5 tips for Netanyahu
Eitan Haber offers advice to prime minister on occasion of trip to Washington
Prime Minister Benjamin Netanyahu has embarked on one of these trips that are usually referred to as “dramatic,” “decisive” and “momentous.” All we can do at this time is to offer some advice:
Tip #1: Have you read a newspaper recently? Have you listened to the radio? Have you been watching television? If you did, you likely heard and saw the bunch of sycophants who have been referring to the man elected to sit at the White House as an “amateur,” “mediocre,” and “professional screw-up”; some idiot even referred to him as “anti-Semite.” All we needed was another idiot that would draw our attention to Barack Obama’s skin color, in order to become entangled with tens of millions of afro-Americans, who do not like us too much as it is.
So we’ve got news for you: You are wiser than all of these people. Even if they were 100% right, we all have a problem: This “amateur” is the US president and leader of the Western world. My late mother would refer to this, in Yiddish, as a “minor problem.”
Tip #2 (which you don’t need): You always knew, and now you know more than ever, that Israel depends on the US. Should Obama truly become angry, we will be down on the floor. Those who propose that we disregard him and America are unaware of the extent to which the US is involved in every detail of our lives and in stocking our warehouses.
You know that without Washington we have no hope on the security and diplomatic fronts, and you also know better than to test America.
Tip #3: The applause of the 5,000 Jews at the AIPAC Conference will be deafening when you take the podium. But don’t be confused: This is how the Jews have received all of Israel’s prime ministers, because they know the Americans are gauging the applause level. And don’t get confused about something else: Israel’s place in the hearts of many Jews is not at all similar to the place we had there when you lived and worked in the US.
Sadly, more and more Jews are severing their attachment to Israel, and many of them believe we’re a crazy country. The Jewish lobby is still powerful, yet in private conversations many of its members would tell you that Israel (and you personally) is making it more difficult for them with its conduct (and with your own conduct.)

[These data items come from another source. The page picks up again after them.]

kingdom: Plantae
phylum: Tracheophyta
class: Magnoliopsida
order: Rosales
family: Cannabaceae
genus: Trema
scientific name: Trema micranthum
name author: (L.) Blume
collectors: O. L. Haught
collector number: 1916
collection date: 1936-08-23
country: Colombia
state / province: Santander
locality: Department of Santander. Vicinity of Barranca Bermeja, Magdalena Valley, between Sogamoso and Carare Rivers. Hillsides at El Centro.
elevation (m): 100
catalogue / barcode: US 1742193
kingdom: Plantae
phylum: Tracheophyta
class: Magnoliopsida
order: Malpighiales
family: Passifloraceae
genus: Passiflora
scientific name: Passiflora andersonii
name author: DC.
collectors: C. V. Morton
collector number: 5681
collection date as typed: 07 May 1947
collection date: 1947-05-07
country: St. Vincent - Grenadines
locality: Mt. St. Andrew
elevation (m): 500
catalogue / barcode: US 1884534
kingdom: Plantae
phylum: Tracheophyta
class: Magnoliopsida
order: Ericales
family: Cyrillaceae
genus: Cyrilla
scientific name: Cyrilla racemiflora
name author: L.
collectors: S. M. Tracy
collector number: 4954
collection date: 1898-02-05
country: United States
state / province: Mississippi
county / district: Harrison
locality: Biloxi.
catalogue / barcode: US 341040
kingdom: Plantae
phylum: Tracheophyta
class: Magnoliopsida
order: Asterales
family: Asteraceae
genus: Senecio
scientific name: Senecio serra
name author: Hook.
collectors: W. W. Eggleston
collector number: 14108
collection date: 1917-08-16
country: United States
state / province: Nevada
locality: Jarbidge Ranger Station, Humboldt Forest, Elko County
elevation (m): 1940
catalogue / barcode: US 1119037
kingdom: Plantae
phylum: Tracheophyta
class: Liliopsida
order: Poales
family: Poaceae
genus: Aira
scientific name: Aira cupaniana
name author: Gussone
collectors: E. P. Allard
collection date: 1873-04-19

In your speech, don’t go for winks. Clearly say what you dream of and aspire to. And a side-note: Don’t repeat the foolish mistake of your ambassador, Michael Oren; meet with members of the leftist J Street and listen to their arguments. You are Israel’s prime minister and you should be hearing everyone, even if you don’t accept their views.
Tip #4: In a face-to-face conversation with President Obama you can attempt to wink and explain, but don’t expect this president to secretly collaborate with you on dishonest moves. If you do not truly mean what you said at Bar-Ilan University about two states, and if you have no diplomatic plan, you would do well to immediately become sick with the flu and call off the trip.
You will likely also speak to Secretary of State Hillary Clinton. The lady drew great love for Israel from her husband, and her tough conduct hides great sympathy for the Zionist enterprise. If you turn her too into an enemy, we’re screwed. The only friend you’ll be left with is Uzi Arad.
Tip #5: Do everything to neutralize the words of General David Patraeus, who said that our conflict with the Palestinians hinders American forces in Iraq and Afghanistan. If Americans start to buy into the conclusion that we are at fault for the deaths of thousands of their troops there, we’ll be in trouble. Do everything to disprove his words.
And most importantly, good luck. We do not envy you at all at this time.